Govt should nudge people to save more into pension throughout working life – IFS

The Institute for Fiscal Studies (IFS) has encouraged savers to substantially increase the proportion of earnings they set aside for retirement through their working life.

According to a new report from the research institute, the government should nudge people to save more into a pension when children leave home, mortgages are paid off or when student loans come to an end.

The research used an economic model to illustrate how people would be expected to change their saving rates over their life in response to predictable factors.

The IFS stated that if earnings are known to increase with age, then earnings growth and costs associated with children would be expected to lead people to delay the majority of their retirement saving until older ages – particularly to after children have left home when expenses fall.



If employers make pension contributions only if people also save themselves, the IFS also suggested that employees would be expected to save throughout working life, but in low earning years only at the minimum amount required to get the employer contribution. Saving rates for retirement would still be expected to increase dramatically at older ages, and particularly when expenses associated with children fall.



Furthermore, the findings also stated that factoring in uncertainty about the future path of earnings would lead to more saving happening earlier in life.

IFS associate director and one of the authors of the report, Rowena Crawford, commented: “There are good reasons why individuals should not want to save a constant share of their earnings for retirement over their entire working life. This does not make automatic enrolment, with its single default minimum contribution rate, a bad policy.
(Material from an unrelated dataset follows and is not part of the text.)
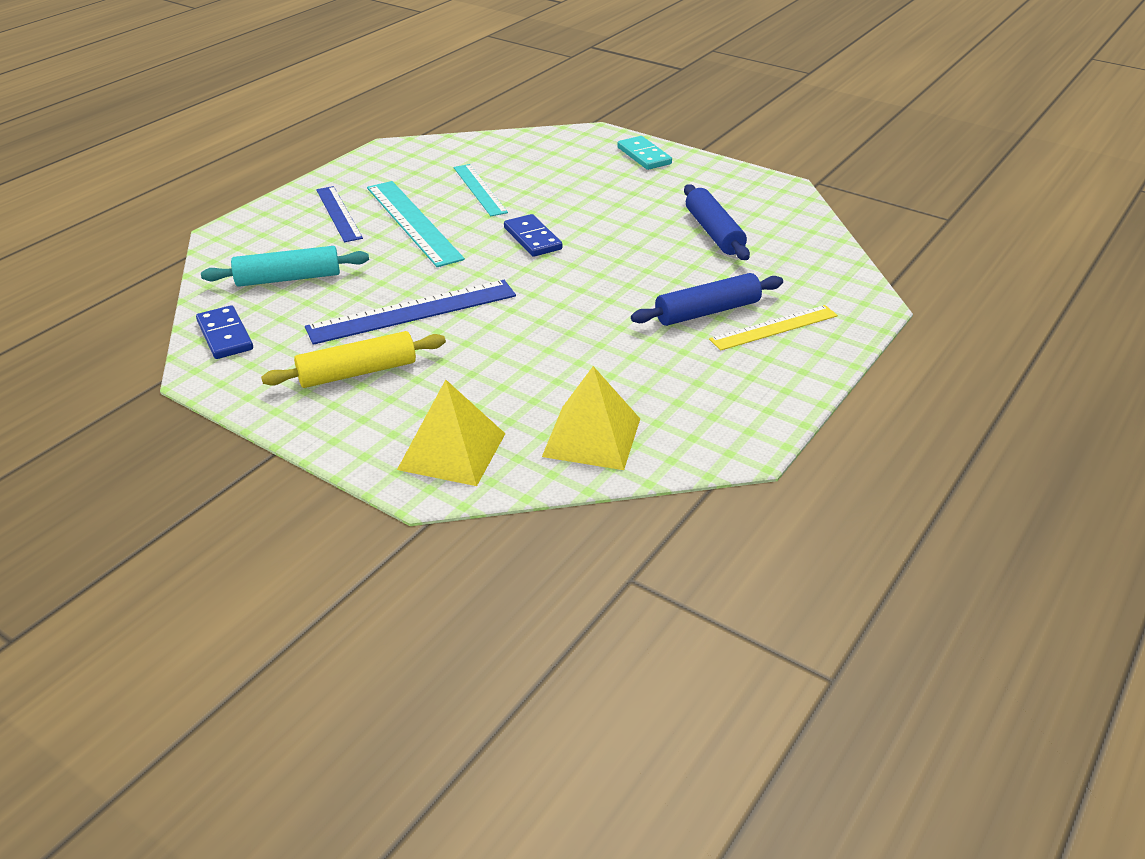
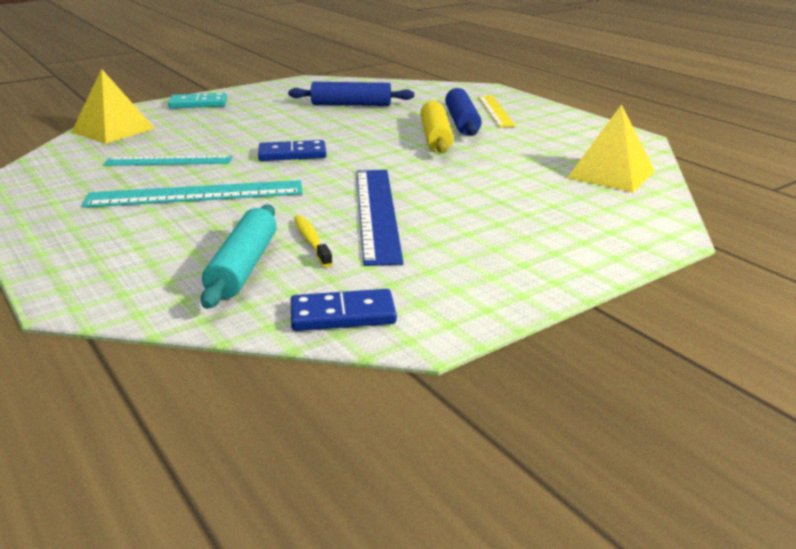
camera: 70 degrees left, 10 degrees down
(338, 213) = (121, 227): blue ruler -> none
(341, 295) = (311, 241): none -> yellow toothbrush
(357, 372) = (472, 247): yellow rolling pin -> yellow rolling pin (435, 137)
(452, 451) = (617, 221): yellow pyramid -> yellow pyramid (113, 130)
“But as policy makers consider how to increase retirement saving further, focus should be on policies that increase retirement saving at the best time in people’s lives rather than just increasing saving irrespective of their circumstances.

“Default minimum employee contributions to workplace pensions that rise with age are an obvious option. A smart, joined up, approach across Government could also involve employee pension contributions rising when an individual’s student loan repayments come to an end.”

Commenting on the IFS findings, Aegon pensions director, Steven Cameron, said: “Nudging individuals to consider contributing more to their pension at certain points across their life is a good idea, and we have seen reduced expenditures during the pandemic prompting many individuals to increase contributions alongside increased savings.

“But we must avoid sending out any message suggesting it’s OK for younger workers to delay thinking about pensions until later in life. While retirement may seem far off for this group, it’s the contributions paid at younger ages which have longest to benefit from compound investment growth.”

Royal London director of policy and external affairs, Jamie Jenkins, added: “Such proposals have merit and resonate with the success we’ve seen where ‘save more tomorrow’ schemes are deployed in workplace pensions.

“The first priority must be to implement the proposals from the 2017 review as soon as we are comfortable that employers and employees have recovered their finances from the pandemic.”